Os gregos não formaram um governo nacional. Eles viviam em cidades-Estado, as pólis, independentes entre si, mas unidas pela cultura, pela religião e pela língua. As mais importantes cidades-Estado foram Esparta e Atenas.
Os gregos fundaram colônias em vilas na Sicília e no sul da Itália, cidades na região onde hoje é a Turquia, e postos comerciais no Mar Negro. Eles chegaram a estabelecer povoados na Índia, em Portugal e no Sudão.
O Povo. A Grécia Antiga possuía aproximadamente 2 milhões de habitantes, pois não havia terra suficiente para abrigar uma população maior. Muitos dos que nasciam na Grécia mudavam-se para as colônias ultramarinas.
As classes sociais variavam de uma cidade-Estado para outra. Em Atenas havia os cidadãos, o grupo mais numeroso; os escravos; e os metecos ou residentes estrangeiros. Esparta também possuía três classes: cidadãos; hilotas ou servos – os mais numerosos –; e periecos ou não-cidadãos.
Os gregos de Atenas foram o primeiro povo a estabelecer um governo democrático. A democracia ateniense era, todavia, distinta da democracia contemporânea. Apenas os cidadãos livres (os proprietários) e adultos, filhos de pai e mãe atenienses, podiam participar da vida política da cidade. Esses, entretanto, constituíam uma minoria da qual não faziam parte os metecos, os escravos e as mulheres.

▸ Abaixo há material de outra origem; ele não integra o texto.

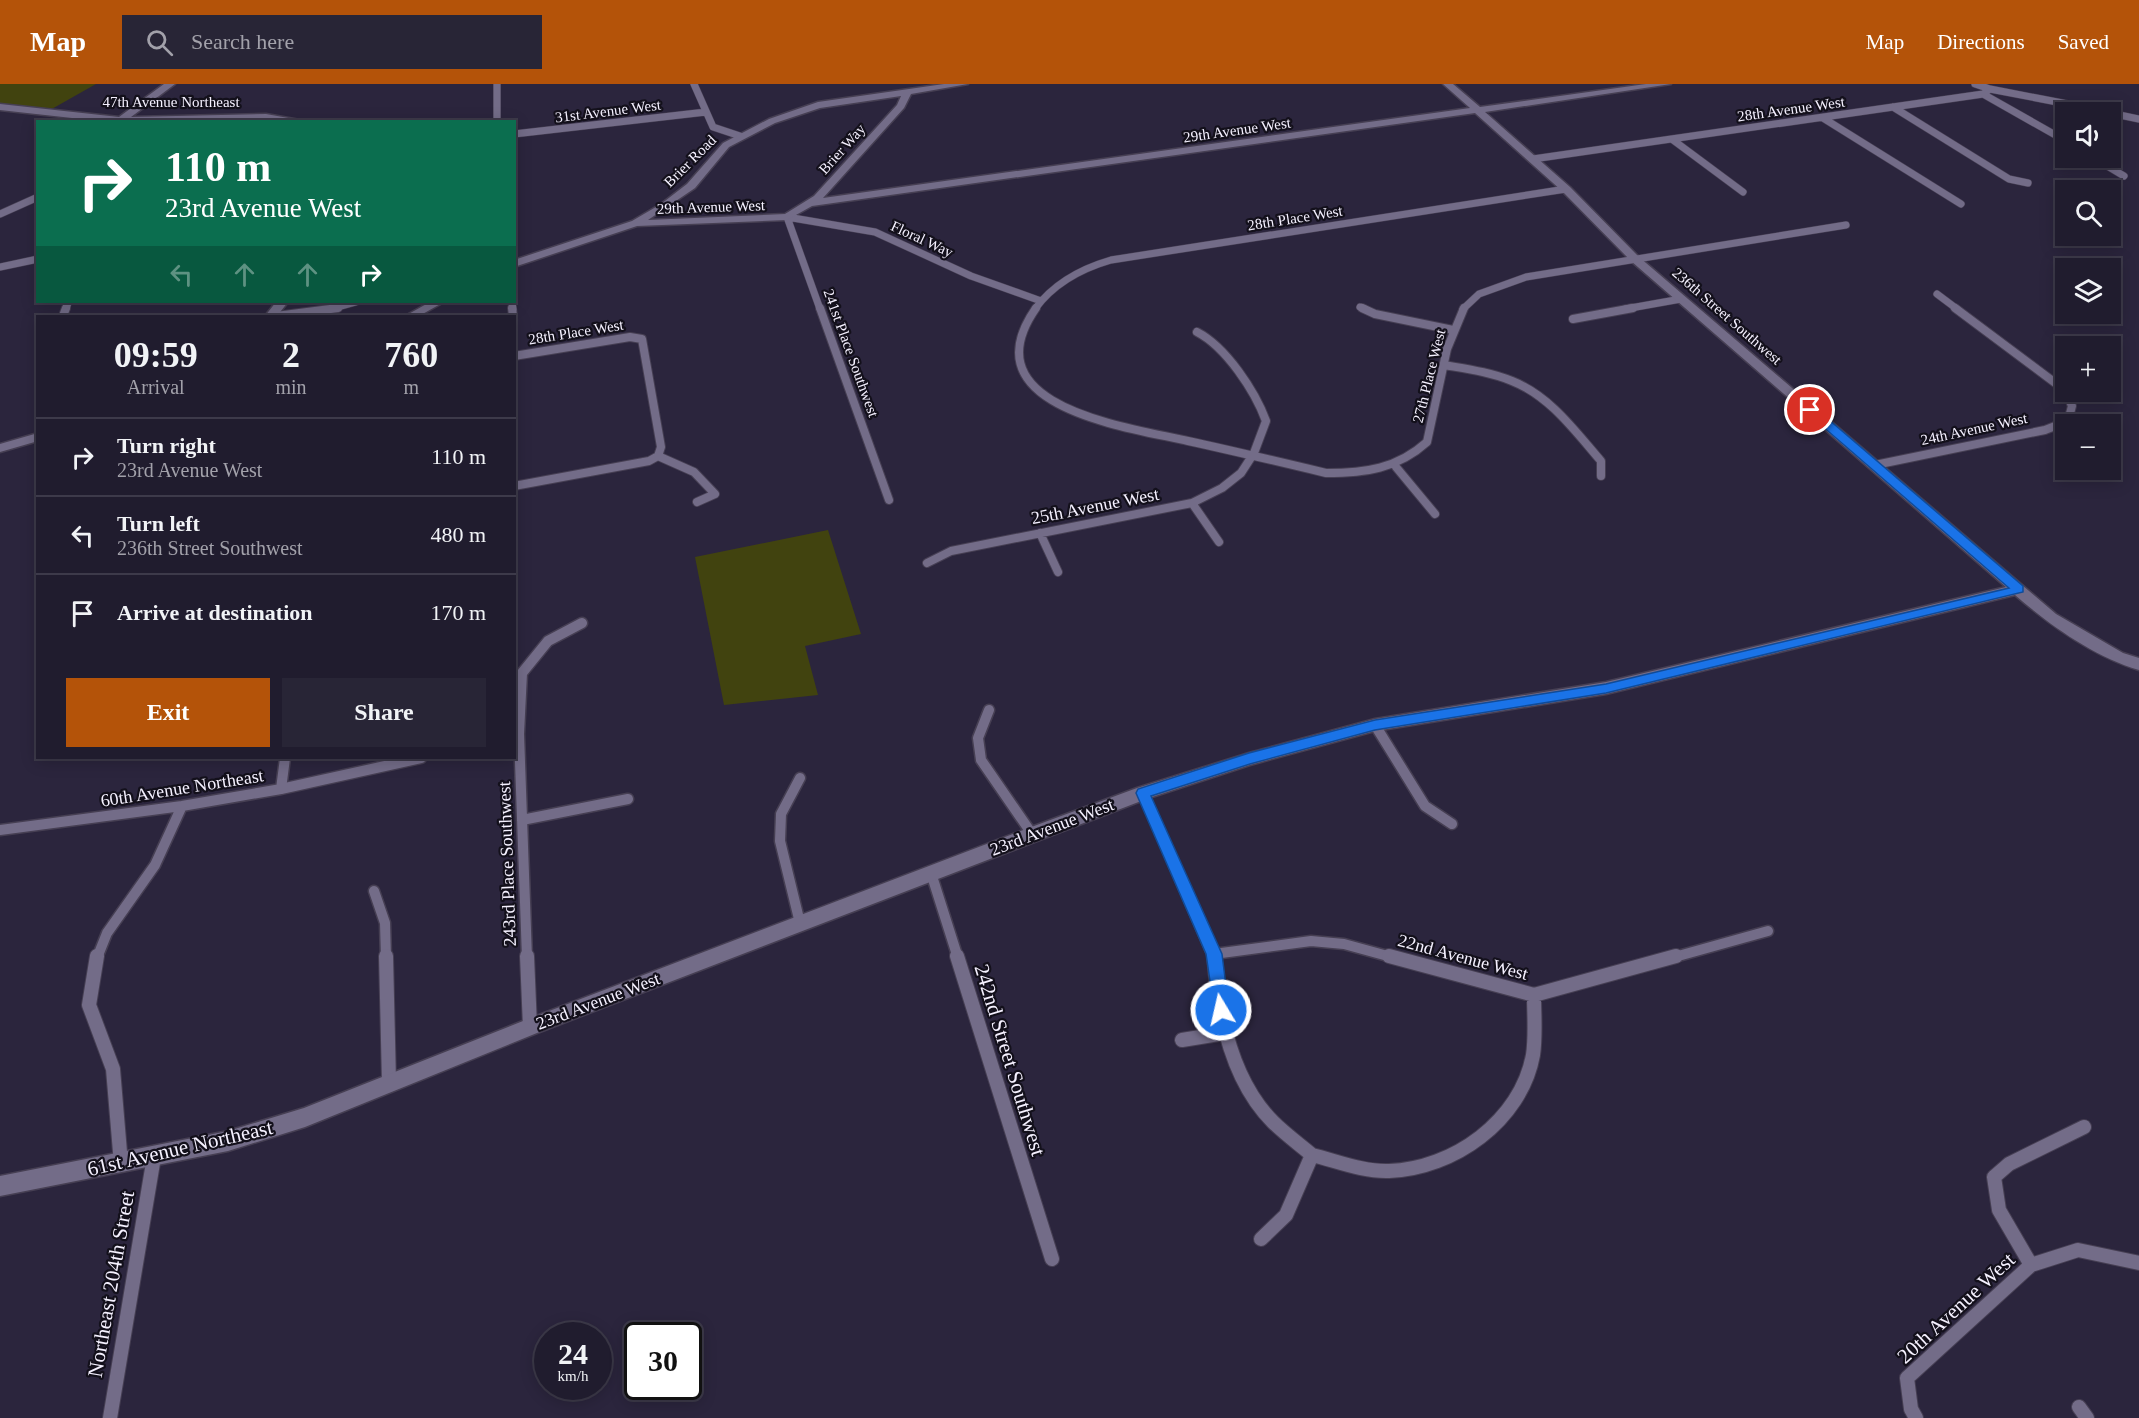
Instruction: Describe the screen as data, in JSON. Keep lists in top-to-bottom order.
{
  "streets": {
    "street": [
      "47th Avenue Northeast",
      "28th Avenue West",
      "31st Avenue West",
      "29th Avenue West",
      "Brier Way",
      "Brier Road",
      "28th Place West",
      "Floral Way",
      "236th Street Southwest",
      "241st Place Southwest",
      "27th Place West",
      "24th Avenue West",
      "25th Avenue West",
      "60th Avenue Northeast",
      "23rd Avenue West",
      "243rd Place Southwest",
      "22nd Avenue West",
      "242nd Street Southwest",
      "61st Avenue Northeast",
      "Northeast 204th Street",
      "20th Avenue West"
    ]
  },
  "crossings": [
    ["28th Avenue West", "236th Street Southwest"],
    ["29th Avenue West", "Brier Way"],
    ["29th Avenue West", "Brier Road"],
    ["29th Avenue West", "Floral Way"],
    ["29th Avenue West", "236th Street Southwest"],
    ["29th Avenue West", "241st Place Southwest"],
    ["Brier Way", "Brier Road"],
    ["Brier Way", "Floral Way"],
    ["Brier Way", "241st Place Southwest"],
    ["28th Place West", "Floral Way"],
    ["28th Place West", "236th Street Southwest"],
    ["28th Place West", "27th Place West"],
    ["Floral Way", "241st Place Southwest"],
    ["Floral Way", "27th Place West"],
    ["236th Street Southwest", "27th Place West"],
    ["236th Street Southwest", "24th Avenue West"],
    ["236th Street Southwest", "23rd Avenue West"],
    ["27th Place West", "25th Avenue West"],
    ["60th Avenue Northeast", "Northeast 204th Street"],
    ["23rd Avenue West", "243rd Place Southwest"],
    ["23rd Avenue West", "242nd Street Southwest"],
    ["23rd Avenue West", "61st Avenue Northeast"],
    ["61st Avenue Northeast", "Northeast 204th Street"]
  ],
  "page": {
    "header": "Map",
    "search": "Search here",
    "nav": ["Map", "Directions", "Saved"],
    "map_buttons": ["+", "−"],
    "turn": ["110 m", "23rd Avenue West"],
    "eta": [
      "09:59",
      "Arrival",
      "2",
      "min",
      "760",
      "m"
    ],
    "list": [
      {
        "name": "Turn right",
        "note": "23rd Avenue West",
        "value": "110 m"
      },
      {
        "name": "Turn left",
        "note": "236th Street Southwest",
        "value": "480 m"
      },
      {
        "name": "Arrive at destination",
        "value": "170 m"
      }
    ],
    "buttons": ["Exit", "Share"],
    "speed": "24 km/h",
    "limit": "30"
  }
}
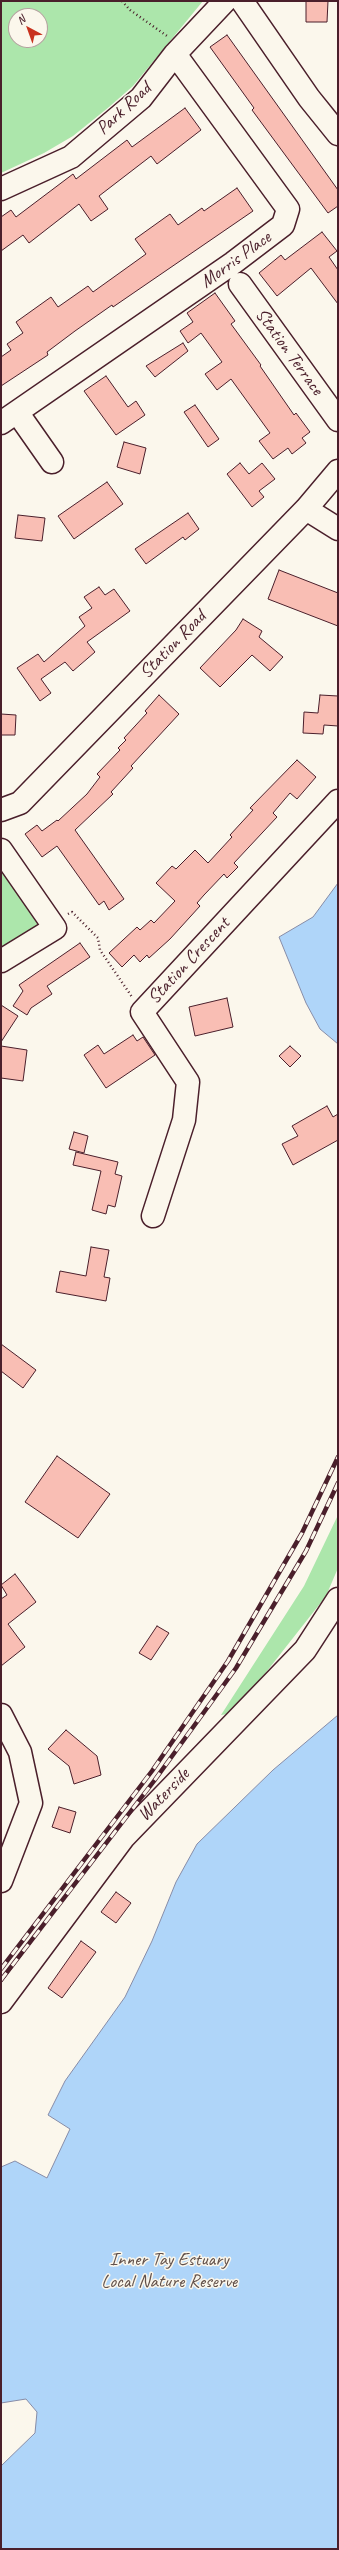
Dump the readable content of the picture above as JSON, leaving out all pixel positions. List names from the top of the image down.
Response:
{
  "streets": {
    "street": [
      "Park Road",
      "Morris Place",
      "Station Terrace",
      "Station Road",
      "Station Crescent",
      "Waterside"
    ]
  },
  "crossings": [
    ["Park Road", "Morris Place"]
  ],
  "parks": ["Inner Tay Estuary Local Nature Reserve"],
  "north": "top left"
}
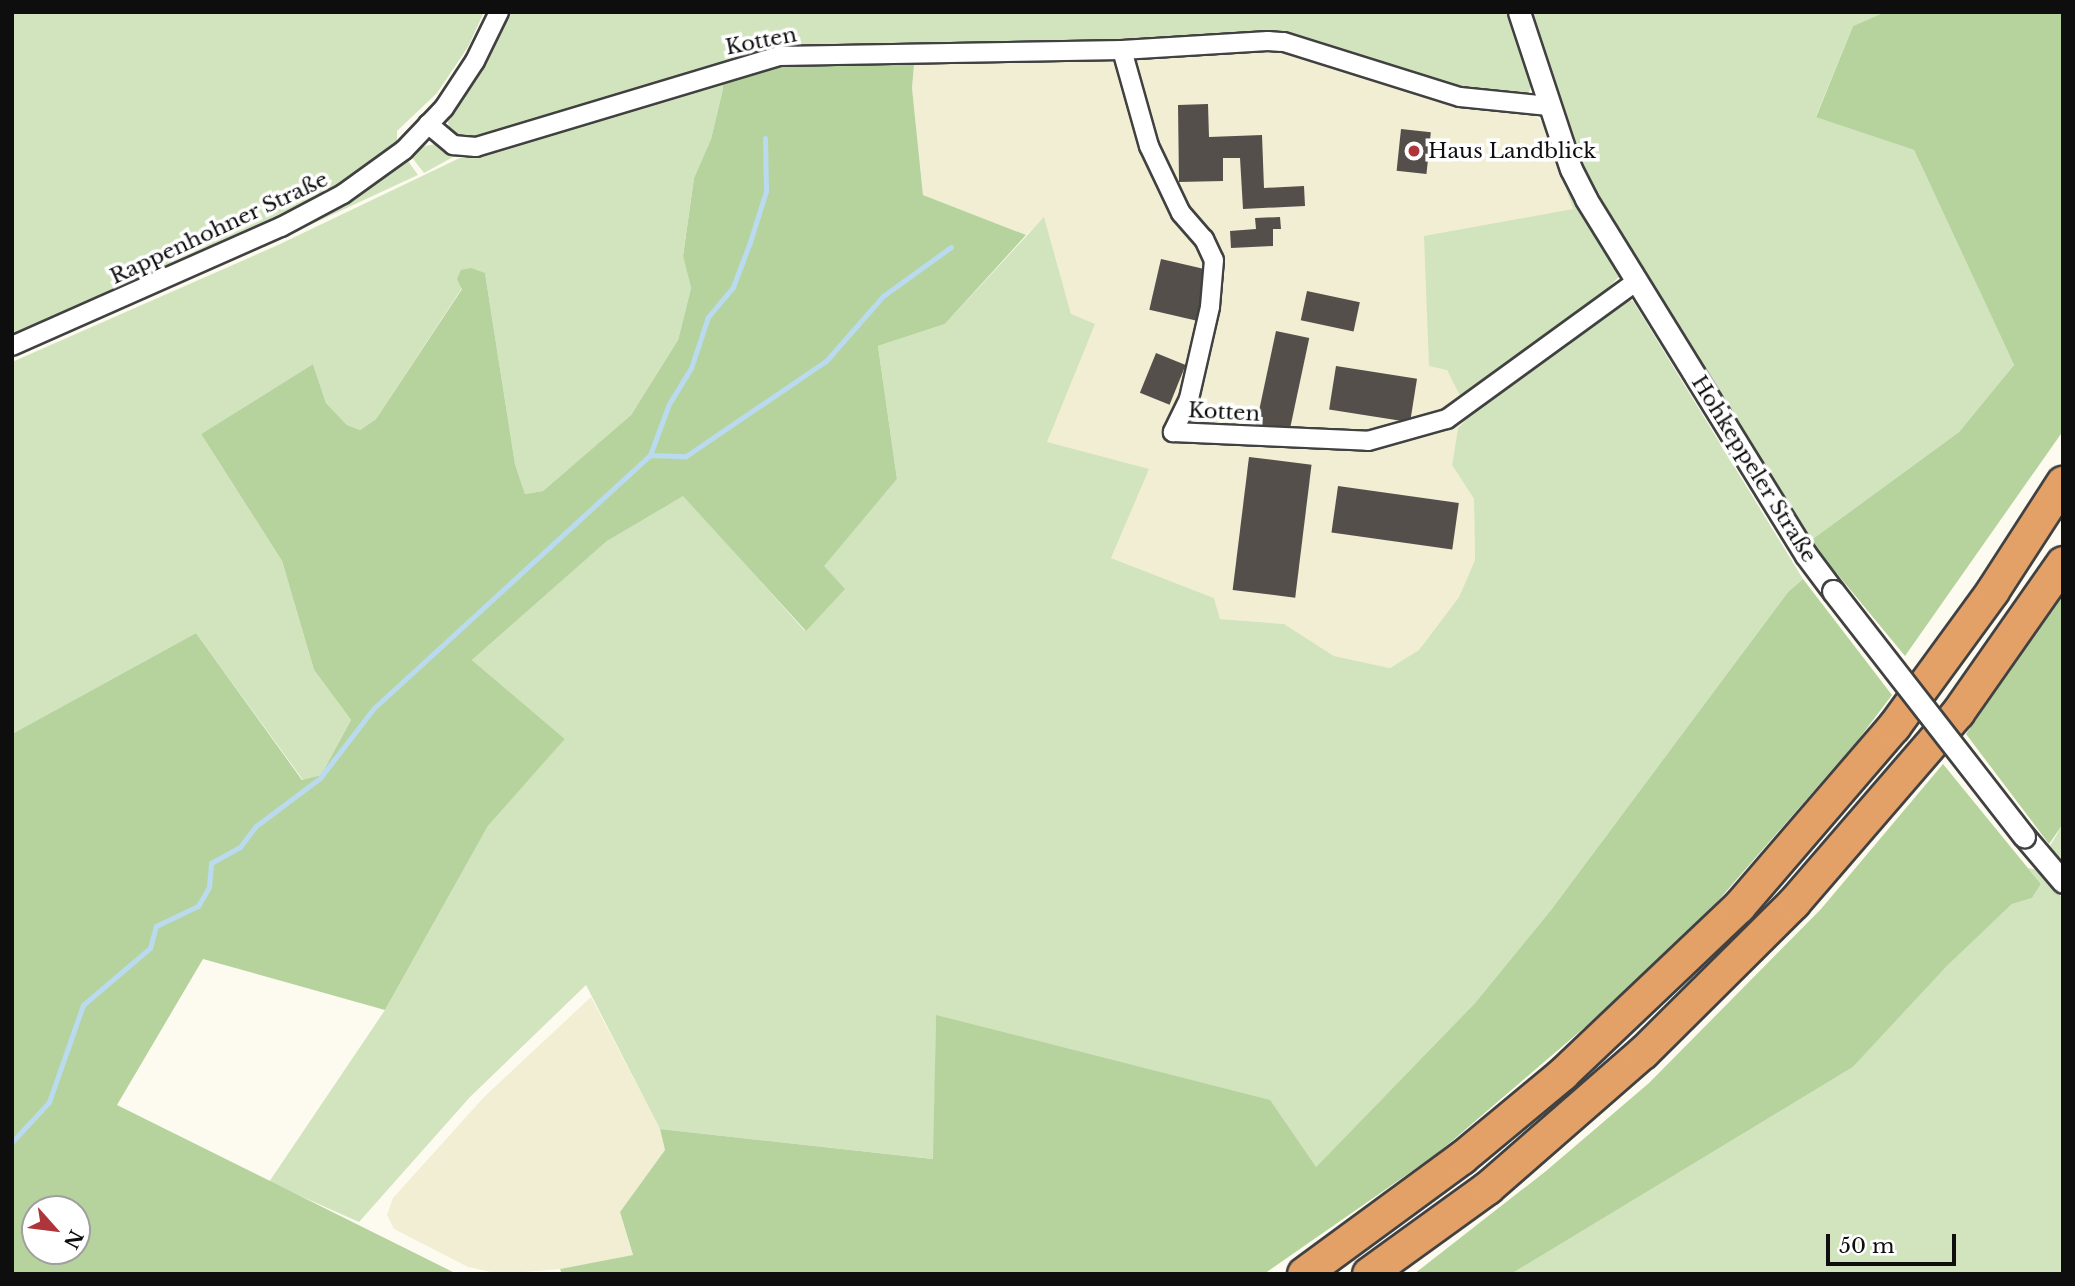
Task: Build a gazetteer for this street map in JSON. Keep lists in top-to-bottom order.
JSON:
{
  "streets": {
    "street": ["Kotten", "Rappenhohner Straße", "Hohkeppeler Straße"]
  },
  "crossings": [
    ["Kotten", "Rappenhohner Straße"],
    ["Kotten", "Hohkeppeler Straße"]
  ],
  "places": ["Haus Landblick"],
  "scale_bar": "50 m",
  "north": "bottom right"
}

Modo de Vida. Os gregos levavam uma vida simples. Construíam casas de pedra ou de tijolos, praticavam a agricultura, usavam mel e azeite na alimentação e divertiam-se em ginásios esportivos ao ar livre.
Eles davam muita importância à educação para preparar bons cidadãos, mas esse conceito era diferente em cada cidade-Estado. Em Esparta, a educação era assentada em moldes militares e dava-se ênfase à preparação física. Somente alguns espartanos sabiam ler e escrever. Os atenienses, ao contrário, valorizavam mais a cultura do que a força física, instituindo escolas onde o aluno estudava aritmética, literatura, música, escrita, educação física, filosofia e artes.
De modo geral, as meninas não recebiam educação formal, aprendendo o ofício doméstico com as mães.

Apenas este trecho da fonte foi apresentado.